= Anglican Diocese of Asante Mampong =

Diocese of Asante Mampong

The Anglican Diocese of Asante Mampong (ADAM) was inaugurated on 23 November 2014 by Daniel Yinkah Sarfo, Archbishop and Primate of the Church of the Province of West Africa (CPWA). The first Diocesan Bishop of Asante Mampong is Cyril Kobina Ben-Smith. The new Diocese covers a remote rural and forest area of the Ashanti region.

== Province and Parishes ==
Asante Mampong is the 17th Diocese within the Church of the Province of West Africa, 11 of which are in the internal Province of Ghana.
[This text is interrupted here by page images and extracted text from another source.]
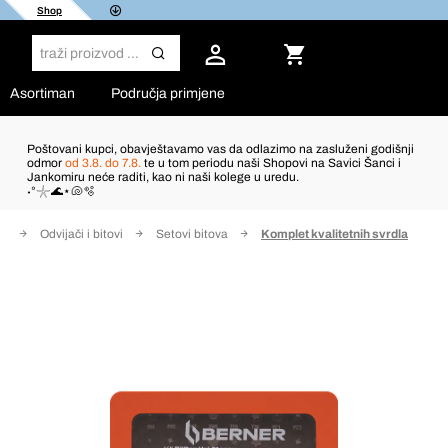
Shop
Asortiman
Područja primjene
Poštovani kupci, obavještavamo vas da odlazimo na zasluženi godišnji
odmor
od 3.8. do 7.8.
te u tom periodu naši Shopovi na Savici Šanci i
Jankomiru neće raditi, kao ni naši kolege u uredu.
˖°𓇼🌊⋆🐚🫧
at
Odvijači i bitovi
Setovi bitova
Komplet kvalitetnih svrdla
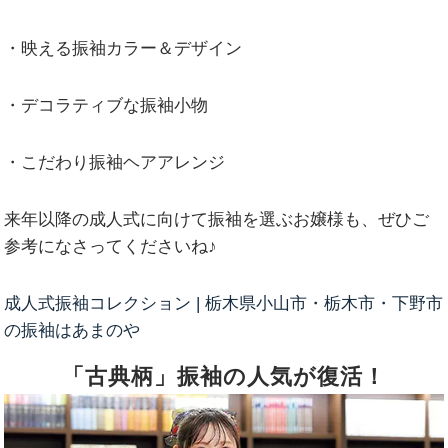
・映える振袖カラー＆デザイン
・デコラティブな振袖小物
・こだわり振袖ヘアアレンジ
来年以降の成人式に向けて振袖を選ぶお嬢様も、ぜひご
参考になさってくださいね♪
成人式振袖コレクション | 栃木県小山市・栃木市・下野市
の振袖はあまのや
「古典柄」振袖の人気が復活！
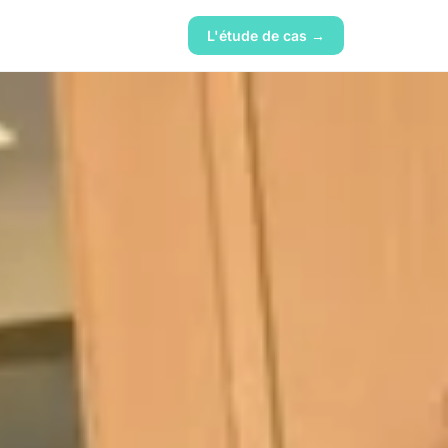
L'étude de cas →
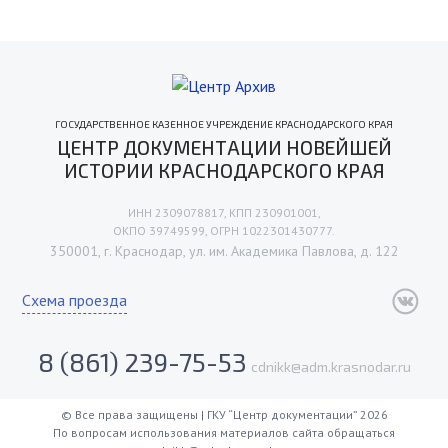
ГОСУДАРСТВЕННОЕ КАЗЕННОЕ УЧРЕЖДЕНИЕ КРАСНОДАРСКОГО КРАЯ
ЦЕНТР ДОКУМЕНТАЦИИ НОВЕЙШЕЙ
ИСТОРИИ КРАСНОДАРСКОГО КРАЯ
ИНН 2309078817, КПП 230901001,
ОКПО 39749599, ОГРН 1022301430777.
350001, г. Краснодар, ул. им. Академика Павлова, д. 122
Схема проезда
8 (861) 239-75-53
cdnikk@adm.krasnodar.ru
© Все права защищены | ГКУ “Центр документации” 2026
По вопросам использования материалов сайта обращаться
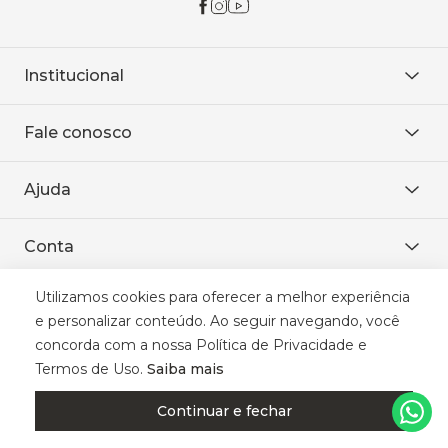
Institucional
Sobre Nós
Fale conosco
Onde encontrar
Área restrita
De seg. à sex. das 8h às 18h.
Trabalhe conosco
Ajuda
WhatsApp
Baixe o APP
sac@sodanca.com.br
Formas de pagamento
Conta
Política de entrega
Política de privacidade
Minha conta
Trocas e devoluções
Utilizamos cookies para oferecer a melhor experiência
Meus pedidos
Formas de Pagamento
e personalizar conteúdo. Ao seguir navegando, você
Cadastre-se
concorda com a nossa Política de Privacidade e
Termos de Uso.
Saiba mais
Continuar e fechar
Selos de Segurança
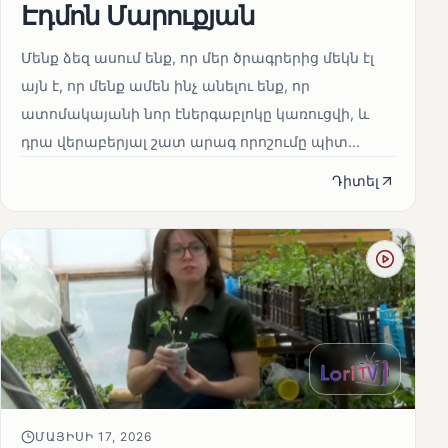
Էդմոն Մարուքյան
Մենք ձեզ ասում ենք, որ մեր ծրագրերից մեկն էլ
այն է, որ մենք ամեն ինչ անելու ենք, որ
ատոմակայանի նոր էներգաբլոկը կառուցվի, և
դրա վերաբերյալ շատ արագ որոշումը պիտ...
Դիտել
ՄԱՅԻՍԻ 17, 2026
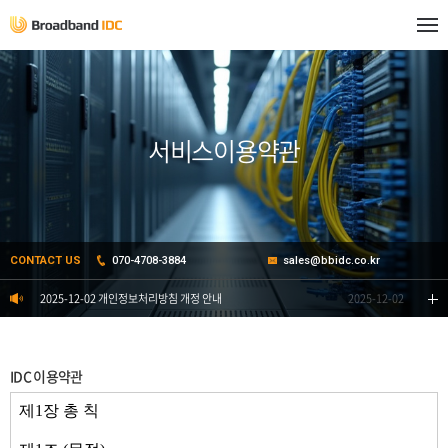
서비스이용약관
CONTACT US
070-4708-3884
sales@bbidc.co.kr
2025-12-02 개인정보처리방침 개정 안내
2025-12-02
IDC 이용약관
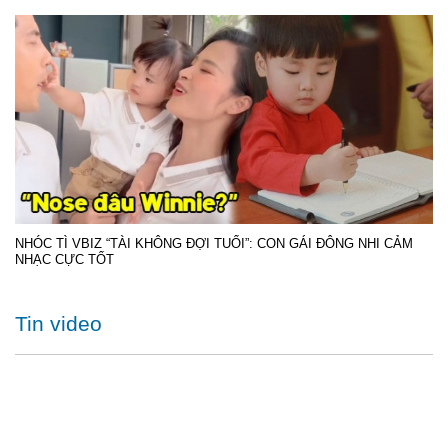
NHÓC TÌ VBIZ “TÀI KHÔNG ĐỢI TUỔI”: CON GÁI ĐÔNG NHI CẢM
NHẠC CỰC TỐT
Tin video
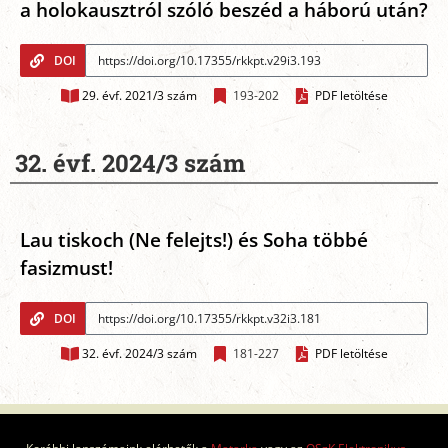
a holokausztról szóló beszéd a háború után?
DOI
29. évf. 2021/3 szám
193-202
PDF letöltése
32. évf. 2024/3 szám
Lau tiskoch (Ne felejts!) és Soha többé
fasizmust!
DOI
32. évf. 2024/3 szám
181-227
PDF letöltése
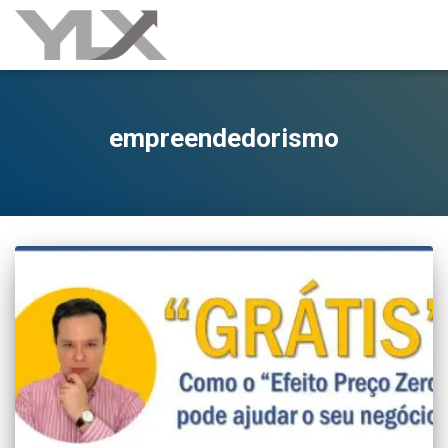
empreendedorismo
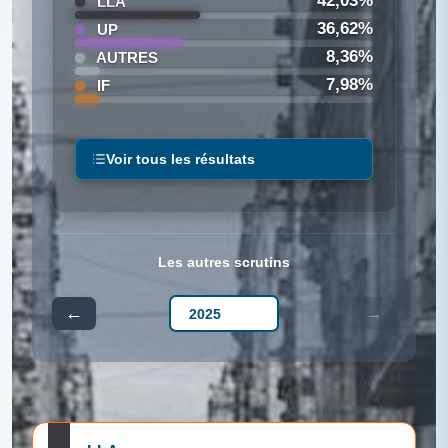
42,03%
LLA
36,62%
UP
8,36%
AUTRES
7,98%
IF
Voir tous les résultats
Les autres scrutins
←
→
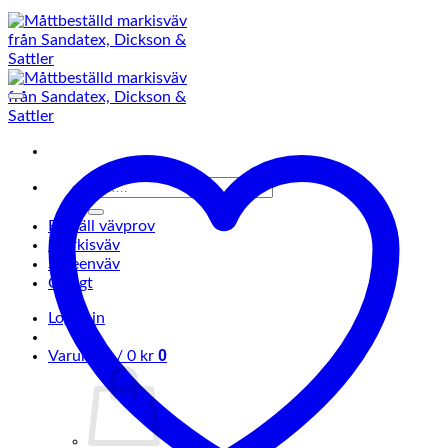
Sök
efter:
Beställ vävprov
Markisväv
Screenväv
Övrigt
Logga in
0
Varukorg /
0
kr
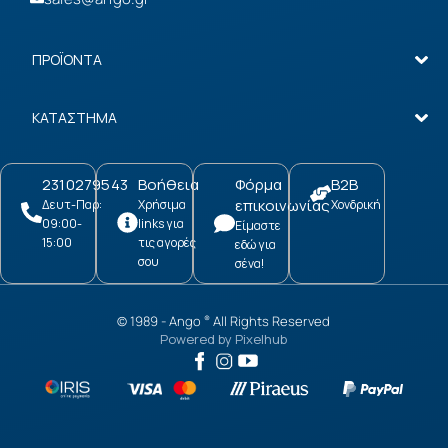
ΠΡΟΪΟΝΤΑ
ΚΑΤΑΣΤΗΜΑ
2310279543
Βοήθεια
Φόρμα
B2B
επικοινωνίας
Δευτ-Παρ:
Χρήσιμα
Χονδρική
09:00-
links για
Είμαστε
15:00
τις αγορές
εδώ για
σου
σένα!
© 1989 -
Ango
All Rights Reserved
®
Powered by
Pixelhub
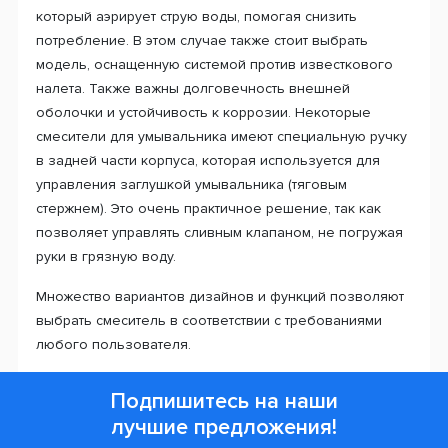
который аэрирует струю воды, помогая снизить
потребление. В этом случае также стоит выбрать
модель, оснащенную системой против известкового
налета. Также важны долговечность внешней
оболочки и устойчивость к коррозии. Некоторые
смесители для умывальника имеют специальную ручку
в задней части корпуса, которая используется для
управления заглушкой умывальника (тяговым
стержнем). Это очень практичное решение, так как
позволяет управлять сливным клапаном, не погружая
руки в грязную воду.
Множество вариантов дизайнов и функций позволяют
выбрать смеситель в соответствии с требованиями
любого пользователя.
Подпишитесь на наши
лучшие предложения!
The mother church of the Diocese is the Cathedral Church of St Michael and All Angels in Mampong and there are currently parishes established at Kumawu (St Peter), Ejura (St Mary's
), Kwamang (St Andrew), Nsuta (St Joseph), Juaben (St Paul), Odumasi (St Peter), Daaho (St John), Kyiremfaso (St Paul), Abonkoso (St Thomas), Konongo (St Barnabas), Bonkro (St Augustine), Jamasi (St Nicholas sub-parish) and Dromankoma (Christ the King). Five more communities are preparing to receive parochial status: Effiduasi (St Mark), Woraso (St Mary), Agogo Anglican Community, Nobewam (St Anthony) and Kofiase/Benim Anglican Community. There is a larger number of small rural stations.

=== The Cathedral ===
Raised to cathedral status in 2014, the Cathedral Church of St Michael and All Angels, Mampong, is the centre of mission for the Diocese. The Dean is Ven Bismark Opoku Acheampong and Acting Canon Precentor, Balthazar Obeng Larbi who is also Registrar of the Diocese.